(To-do item):
Gather, from the data below, each line in which the word "الحديثة" occurs.

(Dataset items)
○ ○ ○ ○

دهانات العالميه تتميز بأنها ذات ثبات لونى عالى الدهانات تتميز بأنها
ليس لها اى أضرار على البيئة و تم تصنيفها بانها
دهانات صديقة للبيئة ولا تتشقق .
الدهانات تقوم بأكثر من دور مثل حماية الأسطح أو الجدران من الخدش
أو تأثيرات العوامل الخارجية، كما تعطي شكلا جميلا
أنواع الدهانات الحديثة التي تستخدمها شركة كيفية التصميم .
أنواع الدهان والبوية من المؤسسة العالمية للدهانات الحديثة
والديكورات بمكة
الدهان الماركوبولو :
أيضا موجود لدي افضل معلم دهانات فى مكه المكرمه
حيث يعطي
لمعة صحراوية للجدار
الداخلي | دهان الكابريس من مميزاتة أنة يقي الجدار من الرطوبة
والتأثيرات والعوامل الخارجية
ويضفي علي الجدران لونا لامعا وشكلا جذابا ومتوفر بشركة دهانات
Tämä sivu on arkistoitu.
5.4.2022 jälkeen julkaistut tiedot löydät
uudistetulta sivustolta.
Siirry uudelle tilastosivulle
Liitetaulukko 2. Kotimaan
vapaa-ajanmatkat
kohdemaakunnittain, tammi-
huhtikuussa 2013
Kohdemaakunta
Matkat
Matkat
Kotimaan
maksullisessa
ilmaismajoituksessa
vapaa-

○ ○ ○ ○

(Solution below):
أنواع الدهانات الحديثة التي تستخدمها شركة كيفية التصميم .
أنواع الدهان والبوية من المؤسسة العالمية للدهانات الحديثة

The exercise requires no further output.